JOB:
Among these entries, count the lines containing the word "Goriwoda" and answer with only the number.

RECORDED INFORMATION:
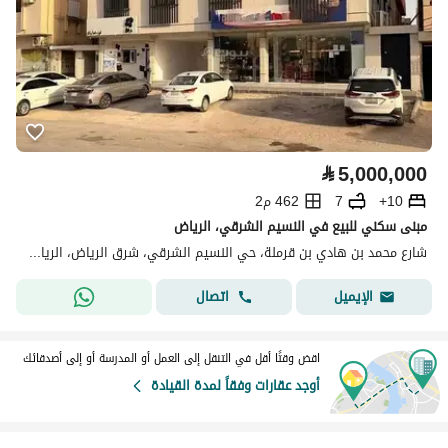
⃁
5,000,000
10+
7
462 م2
مبنى سكني للبيع في النسيم الشرقي، الرياض
شارع محمد بن هادي بن قرملة، حي النسيم الشرقي، شرق الرياض، الرياض
اتصال
الإيميل
اقض وقتًا أقل في التنقل إلى العمل أو المدرسة أو إلى أصدقائك
أوجد عقارات وفقاً لمدة القيادة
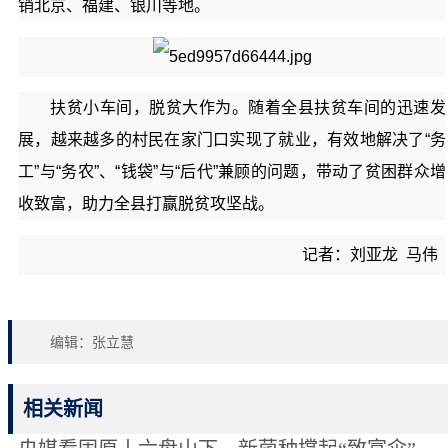
销北京、福建、银川等地。
扶贫小车间，脱贫大作为。随着全县扶贫车间的迅速发
展，越来越多的村民在家门口实现了就业，有效地解决了“务
工”与“务农”、“钱袋”与“后代”兼顾的问题，带动了贫困群众增
收致富，助力全县打赢脱贫攻坚战。
记者：刘亚龙 马伟
编辑：张立慧
相关新闻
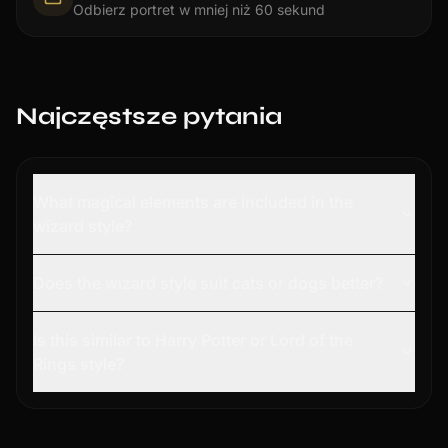
Odbierz portret w mniej niż 60 sekund
Najczęstsze pytania
What magical elements are included in the
wizard style?
Does the wizard style suit cats or dogs better?
Is this similar to Harry Potter or Lord of the
Rings style?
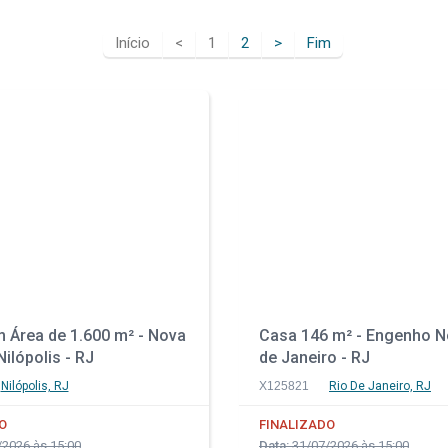
Início
<
1
2
>
Fim
 Área de 1.600 m² - Nova
Casa 146 m² - Engenho N
Nilópolis - RJ
de Janeiro - RJ
Nilópolis, RJ
X125821
Rio De Janeiro, RJ
O
FINALIZADO
2026 às 15:00
Data:
31/07/2026 às 15:00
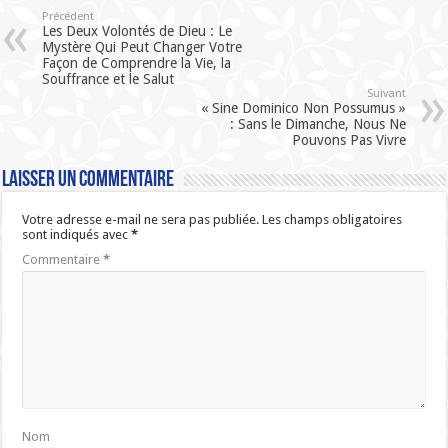
Précédent
Les Deux Volontés de Dieu : Le
Mystère Qui Peut Changer Votre
Façon de Comprendre la Vie, la
Souffrance et le Salut
Suivant
« Sine Dominico Non Possumus »
: Sans le Dimanche, Nous Ne
Pouvons Pas Vivre
Laisser un commentaire
Votre adresse e-mail ne sera pas publiée.
Les champs obligatoires
sont indiqués avec
*
Commentaire
*
Nom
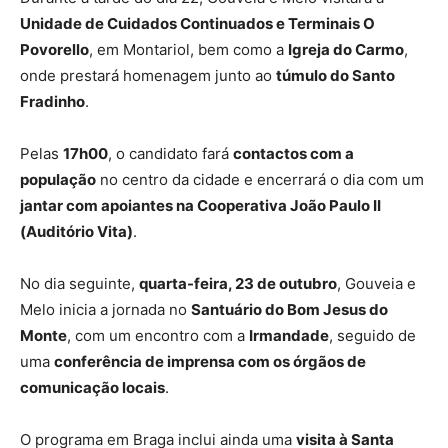
Unidade de Cuidados Continuados e Terminais O
Povorello
, em Montariol, bem como a
Igreja do Carmo
,
onde prestará homenagem junto ao
túmulo do Santo
Fradinho
.
Pelas
17h00
, o candidato fará
contactos com a
população
no centro da cidade e encerrará o dia com um
jantar com apoiantes na Cooperativa João Paulo II
(Auditório Vita)
.
No dia seguinte,
quarta-feira, 23 de outubro
, Gouveia e
Melo inicia a jornada no
Santuário do Bom Jesus do
Monte
, com um encontro com a
Irmandade
, seguido de
uma
conferência de imprensa com os órgãos de
comunicação locais
.
O programa em Braga inclui ainda uma
visita à Santa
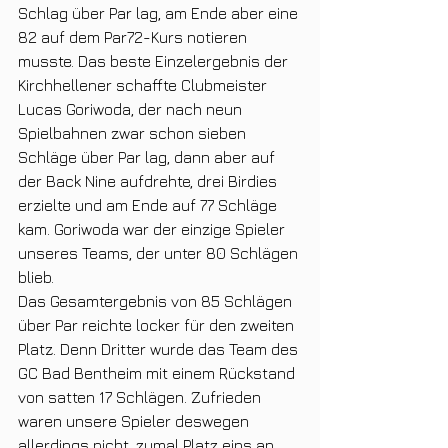
Schlag über Par lag, am Ende aber eine 
82 auf dem Par72-Kurs notieren 
musste. Das beste Einzelergebnis der 
Kirchhellener schaffte Clubmeister 
Lucas Goriwoda, der nach neun 
Spielbahnen zwar schon sieben 
Schläge über Par lag, dann aber auf 
der Back Nine aufdrehte, drei Birdies 
erzielte und am Ende auf 77 Schläge 
kam. Goriwoda war der einzige Spieler 
unseres Teams, der unter 80 Schlägen 
blieb.
Das Gesamtergebnis von 85 Schlägen 
über Par reichte locker für den zweiten 
Platz. Denn Dritter wurde das Team des 
GC Bad Bentheim mit einem Rückstand 
von satten 17 Schlägen. Zufrieden 
waren unsere Spieler deswegen 
allerdings nicht, zumal Platz eins an 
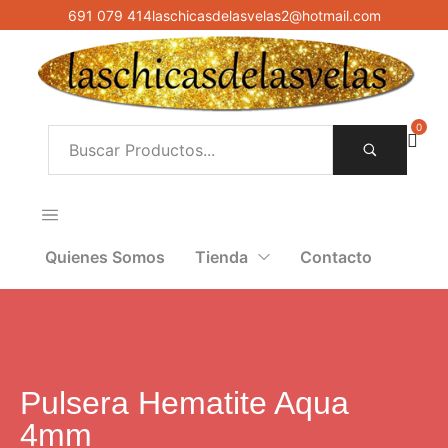
691 079 414
laschicasdelasvelas2@hotmail.com
0
Quienes Somos
Tienda
Contacto
Pulsera Hematite Aqua
4mm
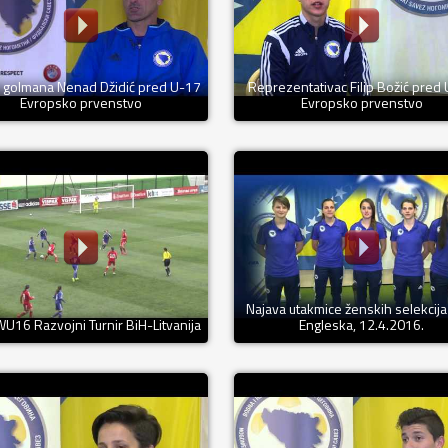
 golmana Nenad Džidić pred U-17
Reprezentativac Filip Božić pred
Evropsko prvenstvo
Evropsko prvenstvo
Najava utakmice ženskih selekcija
U16 Razvojni Turnir BiH-Litvanija
Engleska, 12.4.2016.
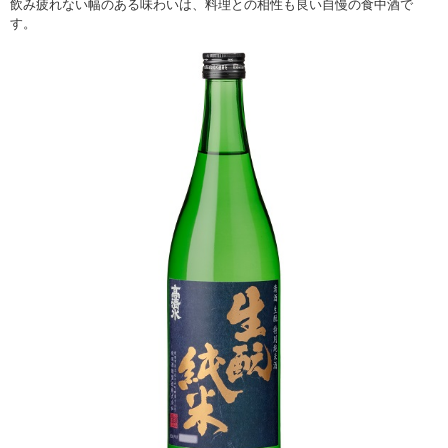
飲み疲れない幅のある味わいは、料理との相性も良い自慢の食中酒で
す。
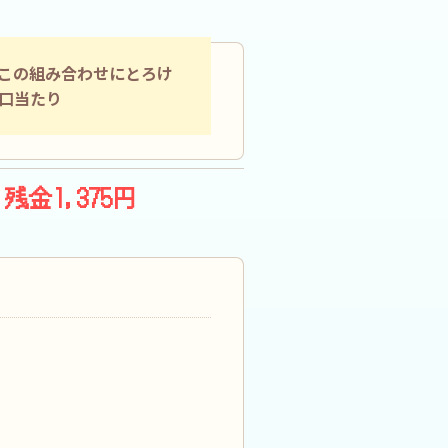
この組み合わせにとろけ
口当たり
残金1,375円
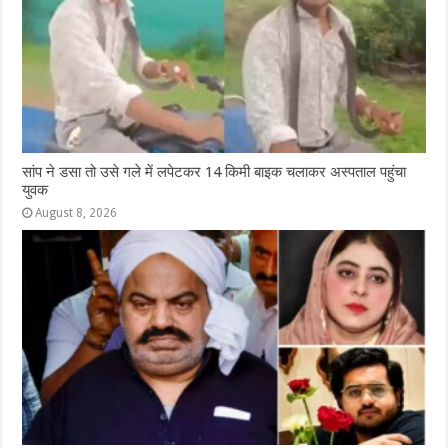
सांप ने डसा तो उसे गले में लपेटकर 14 किमी बाइक चलाकर अस्पताल पहुंचा
युवक
August 8, 2026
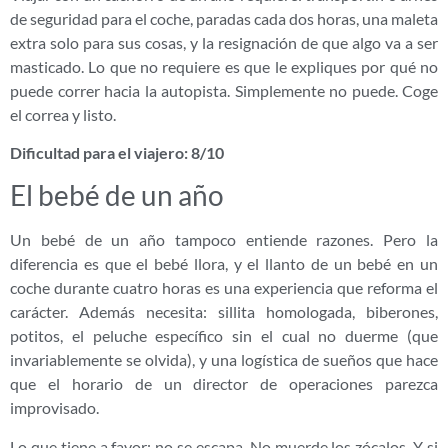
de seguridad para el coche, paradas cada dos horas, una maleta
extra solo para sus cosas, y la resignación de que algo va a ser
masticado. Lo que no requiere es que le expliques por qué no
puede correr hacia la autopista. Simplemente no puede. Coge
el correa y listo.
Dificultad para el viajero: 8/10
El bebé de un año
Un bebé de un año tampoco entiende razones. Pero la
diferencia es que el bebé llora, y el llanto de un bebé en un
coche durante cuatro horas es una experiencia que reforma el
carácter. Además necesita: sillita homologada, biberones,
potitos, el peluche específico sin el cual no duerme (que
invariablemente se olvida), y una logística de sueños que hace
que el horario de un director de operaciones parezca
improvisado.
Lo que tiene a favor: no se escapa. No muerde los zócalos. Y si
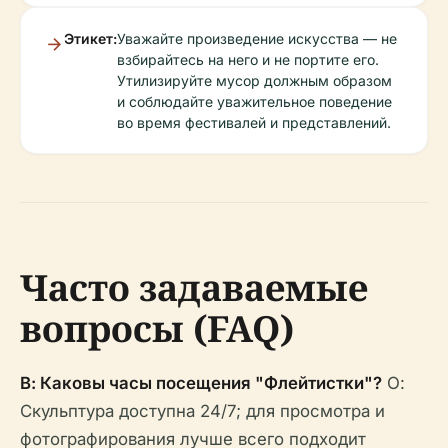
Этикет:
Уважайте произведение искусства — не
взбирайтесь на него и не портите его.
Утилизируйте мусор должным образом
и соблюдайте уважительное поведение
во время фестивалей и представлений.
Часто задаваемые
вопросы (FAQ)
В: Каковы часы посещения "Флейтистки"?
О:
Скульптура доступна 24/7; для просмотра и
фотографирования лучше всего подходит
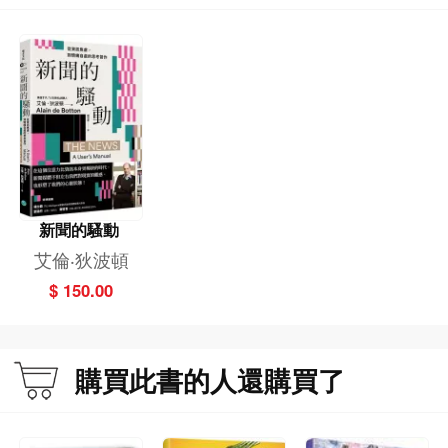
新聞的騷動
艾倫‧狄波頓
$ 150.00
購買此書的人還購買了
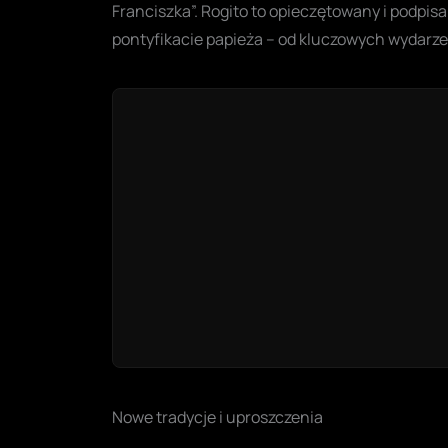
Franciszka”. Rogito to opieczętowany i podpisa
pontyfikacie papieża – od kluczowych wydarzeń 
Nowe tradycje i uproszczenia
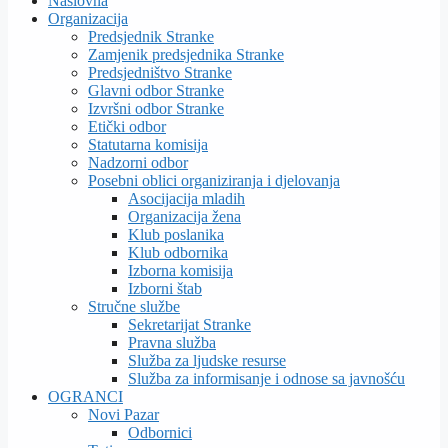
Naslovna
Organizacija
Predsjednik Stranke
Zamjenik predsjednika Stranke
Predsjedništvo Stranke
Glavni odbor Stranke
Izvršni odbor Stranke
Etički odbor
Statutarna komisija
Nadzorni odbor
Posebni oblici organiziranja i djelovanja
Asocijacija mladih
Organizacija žena
Klub poslanika
Klub odbornika
Izborna komisija
Izborni štab
Stručne službe
Sekretarijat Stranke
Pravna služba
Služba za ljudske resurse
Služba za informisanje i odnose sa javnošću
OGRANCI
Novi Pazar
Odbornici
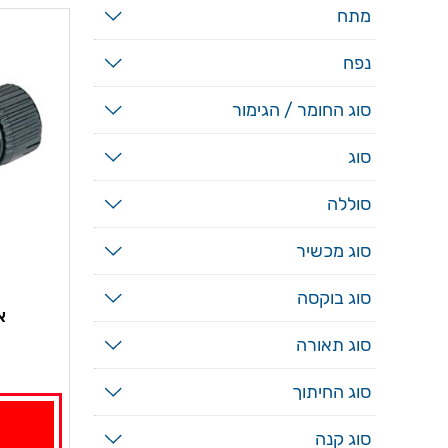
מתח
נפח
סוג החומר / הגימור
סוג
סוללה
סוג מכשיר
סוג בוקסה
א
סוג תאורה
סוג החיתוך
סוג קנה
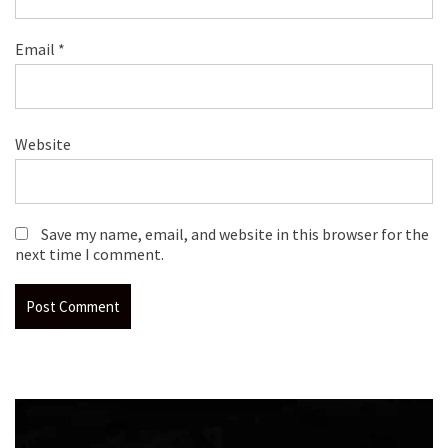
Email
*
Website
Save my name, email, and website in this browser for the
next time I comment.
Video
Player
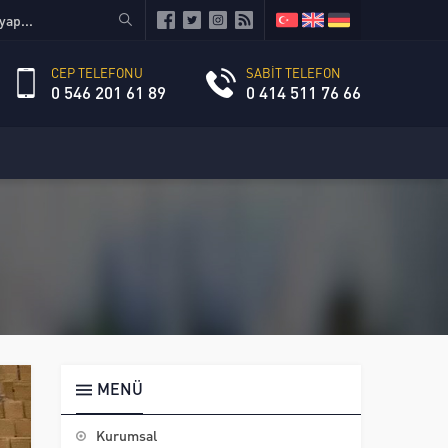
CEP TELEFONU
SABİT TELEFON
0 546 201 61 89
0 414 511 76 66
MENÜ
Kurumsal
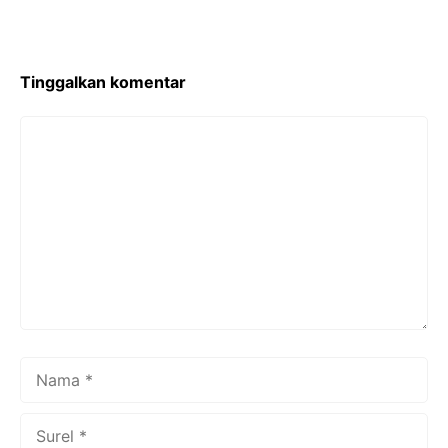
o
o
k
Tinggalkan komentar
Komentar
Nama
Surel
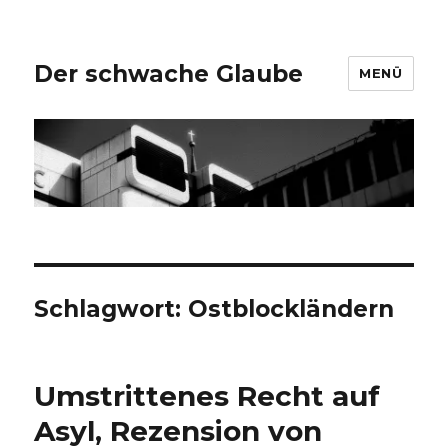
Der schwache Glaube
MENÜ
Schlagwort:
Ostblockländern
Umstrittenes Recht auf
Asyl, Rezension von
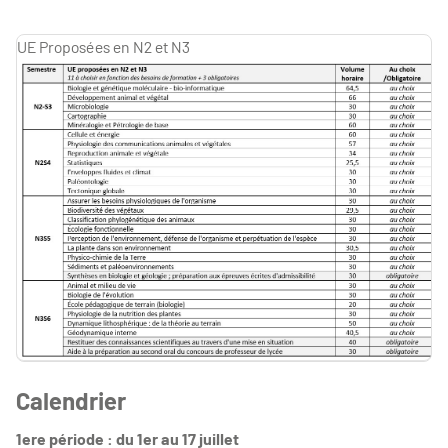
UE Proposées en N2 et N3
Calendrier
1ere période : du 1er au 17 juillet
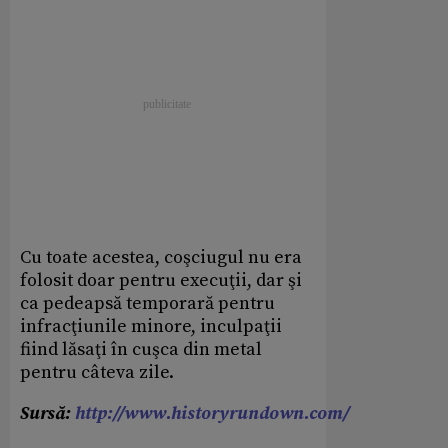
Cu toate acestea, coşciugul nu era
folosit doar pentru execuţii, dar şi
ca pedeapsă temporară pentru
infracţiunile minore, inculpaţii
fiind lăsaţi în cuşca din metal
pentru câteva zile.
Sursă:
http://www.historyrundown.com/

TASK RESPONSE:
2